Die Dawn-Entwickler:innen waren dabei auf Zack: Bereits am nächsten Tag wurde eine Code-Änderung hochgeladen, die eine Erhöhung des Limits enthielt. Drei Tage später war die neue Änderung bereits im Chrome Nightly Release (Google Chrome Canary) verfügbar und wir konnten das neue Limit auf unseren Geräten verifizieren.

Unser nicht-ganz-so-kurzer Ausflug in das Gebiet der Web-Privacy und in den Source-Code von Dawn hatte sich damit schlussendlich ausgezahlt und unser Problem war behoben.

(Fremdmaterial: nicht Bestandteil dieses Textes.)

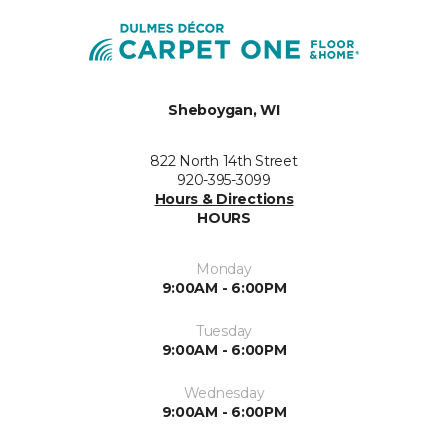
Sheboygan, WI
822 North 14th Street
920-395-3099
Hours & Directions
HOURS
Monday
9:00AM - 6:00PM
Tuesday
9:00AM - 6:00PM
Wednesday
9:00AM - 6:00PM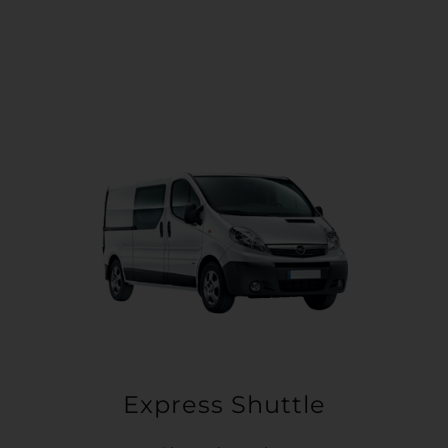
Express Shuttle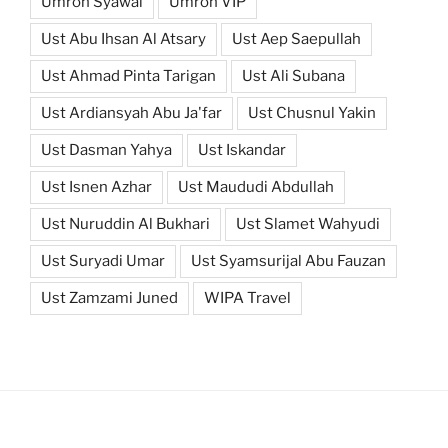
Umroh Syawal
Umroh VIP
Ust Abu Ihsan Al Atsary
Ust Aep Saepullah
Ust Ahmad Pinta Tarigan
Ust Ali Subana
Ust Ardiansyah Abu Ja'far
Ust Chusnul Yakin
Ust Dasman Yahya
Ust Iskandar
Ust Isnen Azhar
Ust Maududi Abdullah
Ust Nuruddin Al Bukhari
Ust Slamet Wahyudi
Ust Suryadi Umar
Ust Syamsurijal Abu Fauzan
Ust Zamzami Juned
WIPA Travel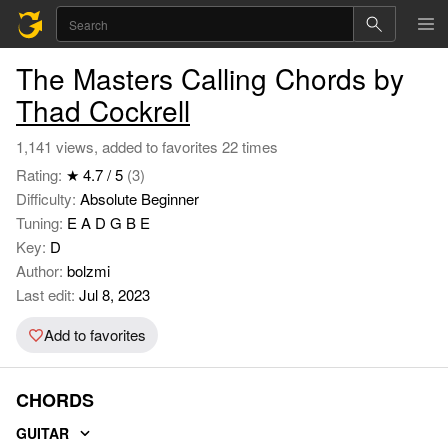
The Masters Calling Chords by
Thad Cockrell
1,141 views, added to favorites 22 times
Rating:
★ 4.7 / 5
(3)
Difficulty:
Absolute Beginner
Tuning:
E A D G B E
Key:
D
Author:
bolzmi
Last edit:
Jul 8, 2023
Add to favorites
CHORDS
GUITAR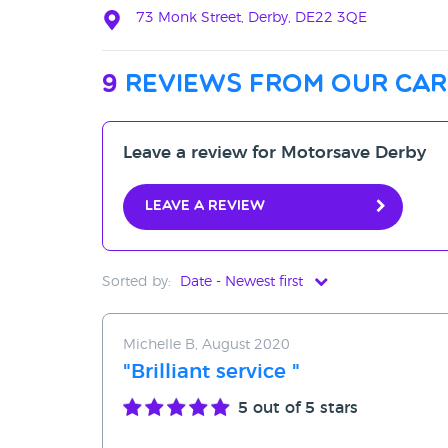
73 Monk Street, Derby, DE22 3QE
9
reviews from our car
Leave a review for Motorsave Derby
Leave a review
Sorted by:
Date - Newest first
Date - Newest first
Michelle B, August 2020
Date - Oldest first
"Brilliant service "
Avg Rating - High to Low
5
out of 5 stars
Avg Rating - Low to High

Emscripten und gleichzeitig schreibbare Bilddaten

AlpineMaps verwendet für das Rendering ein Paradigma namens Deferred Shading. Die Berechnung eines einzelnen Bildes erfolgt dabei in zwei Schritten. Zuerst werden getrennte Bilder für alle Daten gerendert, die für Beleuchtung und Effekte relevant sind, darunter zum Beispiel ein Bild, das die grundlegende Farbe der Oberfläche (Albedo) oder ein Bild, welches kodierte Oberflächennormalen (Normals) enthält. In einem zweiten Schritt werden die getrennten Bilder zu einem finalen Bild mit korrekter Beleuchtung und Effekten kombiniert.

Für den ersten Schritt im Deferred Shading muss in WebGPU ein Limit angegeben werden, das festlegt wie viele Daten gleichzeitig in die getrennten Bilder geschrieben werden können (maxColorAttachmentBytesPerSample). Der Test unseres Web-Builds schlug wieder als einziges fehl. Der Browser ignorierte den von uns angegebenen Wert und verwendete immer den Standardwert (der für AlpineMaps nicht ausreicht). Um das Problem zu finden, sahen wir uns Emscripten näher an.

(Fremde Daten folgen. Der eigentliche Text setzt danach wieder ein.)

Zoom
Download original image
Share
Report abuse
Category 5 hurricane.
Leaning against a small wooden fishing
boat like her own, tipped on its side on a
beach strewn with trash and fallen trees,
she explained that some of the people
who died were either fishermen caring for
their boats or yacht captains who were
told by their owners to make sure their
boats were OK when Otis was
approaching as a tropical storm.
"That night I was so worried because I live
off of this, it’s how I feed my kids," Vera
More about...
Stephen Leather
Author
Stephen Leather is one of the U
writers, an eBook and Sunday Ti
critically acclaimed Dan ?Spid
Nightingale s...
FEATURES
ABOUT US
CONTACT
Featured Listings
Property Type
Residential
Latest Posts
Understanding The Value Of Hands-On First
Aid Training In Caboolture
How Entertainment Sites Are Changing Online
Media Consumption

Emscripten stellt eine Implementierung von webgpu.h bereit. Diese Implementierung leitet jeden Aufruf der WebGPU C API auf den entsprechenden Aufruf der WebGPU JavaScript API weiter, die im Browser implementiert ist. Da Emscripten ein Open-Source-Projekt ist, konnten wir die entsprechende Stelle im Code finden. Die C-Funktion zum Setzen der Limits nimmt ein C-Struct entgegen. Dieses wird anschießend in ein JavaScript-Objekt umgewandelt, um damit die WebGPU JavaScript API aufzurufen. Dabei wurde jedoch maxColorAttachmentBytesPerSample aus dem C-Struct nicht in das JavaScript-Objekt übernommen. Aus diesem Grund wurde bei jedem Aufruf der C-API zum Setzen der Limits für dieses spezielle Limit immer der Standardwert verwendet.

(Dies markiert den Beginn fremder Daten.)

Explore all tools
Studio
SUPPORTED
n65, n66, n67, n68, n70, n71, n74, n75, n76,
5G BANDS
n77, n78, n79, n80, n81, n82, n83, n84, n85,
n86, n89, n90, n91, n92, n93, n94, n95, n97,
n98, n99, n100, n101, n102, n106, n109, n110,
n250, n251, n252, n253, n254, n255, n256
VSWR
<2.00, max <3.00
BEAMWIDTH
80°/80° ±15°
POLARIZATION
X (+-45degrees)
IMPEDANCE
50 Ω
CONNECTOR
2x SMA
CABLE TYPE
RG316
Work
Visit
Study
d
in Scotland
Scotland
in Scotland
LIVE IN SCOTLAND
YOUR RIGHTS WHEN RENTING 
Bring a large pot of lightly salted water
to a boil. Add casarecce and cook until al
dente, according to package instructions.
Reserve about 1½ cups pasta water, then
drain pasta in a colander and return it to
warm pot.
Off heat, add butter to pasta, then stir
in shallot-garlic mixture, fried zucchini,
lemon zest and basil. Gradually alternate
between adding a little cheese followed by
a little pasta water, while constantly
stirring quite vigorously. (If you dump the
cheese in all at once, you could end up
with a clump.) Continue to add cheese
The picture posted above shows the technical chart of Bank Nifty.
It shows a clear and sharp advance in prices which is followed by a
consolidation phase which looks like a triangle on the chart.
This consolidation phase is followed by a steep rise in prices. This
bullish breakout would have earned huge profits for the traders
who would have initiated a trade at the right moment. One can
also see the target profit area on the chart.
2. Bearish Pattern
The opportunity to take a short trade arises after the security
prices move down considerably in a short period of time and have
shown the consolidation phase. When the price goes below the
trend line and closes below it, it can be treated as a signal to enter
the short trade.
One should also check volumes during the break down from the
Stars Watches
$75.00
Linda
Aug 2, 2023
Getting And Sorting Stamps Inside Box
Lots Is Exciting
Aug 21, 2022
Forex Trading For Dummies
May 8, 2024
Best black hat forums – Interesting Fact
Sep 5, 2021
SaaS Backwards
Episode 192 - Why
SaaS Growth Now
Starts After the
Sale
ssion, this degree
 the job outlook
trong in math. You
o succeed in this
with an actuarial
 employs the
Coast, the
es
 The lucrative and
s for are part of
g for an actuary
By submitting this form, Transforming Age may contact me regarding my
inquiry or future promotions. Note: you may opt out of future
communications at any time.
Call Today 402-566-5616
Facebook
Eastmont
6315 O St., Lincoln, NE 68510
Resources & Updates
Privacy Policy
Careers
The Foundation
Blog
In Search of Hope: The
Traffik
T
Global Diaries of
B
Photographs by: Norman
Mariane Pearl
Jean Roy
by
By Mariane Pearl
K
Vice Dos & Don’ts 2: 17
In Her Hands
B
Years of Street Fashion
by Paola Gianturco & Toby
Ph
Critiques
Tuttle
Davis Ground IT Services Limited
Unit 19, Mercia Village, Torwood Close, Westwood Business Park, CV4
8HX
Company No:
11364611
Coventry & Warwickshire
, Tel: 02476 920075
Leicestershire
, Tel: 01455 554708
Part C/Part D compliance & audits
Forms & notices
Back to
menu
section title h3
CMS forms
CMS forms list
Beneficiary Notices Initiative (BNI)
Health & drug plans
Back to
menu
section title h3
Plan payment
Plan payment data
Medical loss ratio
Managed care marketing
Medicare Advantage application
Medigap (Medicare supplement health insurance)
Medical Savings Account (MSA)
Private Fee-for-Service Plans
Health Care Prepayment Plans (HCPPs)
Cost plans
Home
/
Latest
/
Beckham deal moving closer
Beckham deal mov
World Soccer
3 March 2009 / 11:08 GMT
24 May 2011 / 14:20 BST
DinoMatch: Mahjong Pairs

Wir eröffneten ein Ticket im Emscripten-Projekt auf GitHub sowie eine Pull-Request, die das entsprechende Problem behebt und das korrekte Verhalten mit einem neuen Test-Case absichert. Die zuständigen Entwickler:innen meldeten sich wenig später und überahmen schließlich unsere Änderungen. Somit war auch dieses Problem gelöst.

Fazit

WebGPU ist eine neue Technologie und noch wenig verbreitet. Es war deshalb klar, dass Implementierungen noch nicht perfekt und Problemen dieser Art (buchstäblich) vorprogrammiert sind. Glücklicherweise sind Dawn und Emscripten beides Open-Source-Projekte, wodurch wir diese Fehler finden und beheben konnten. Außerdem freut es uns, dass unsere Änderungsvorschläge angenommen wurden und wir dadurch einen Beitrag leisten konnten, der der gesamten WebGPU-Community zugutekommt.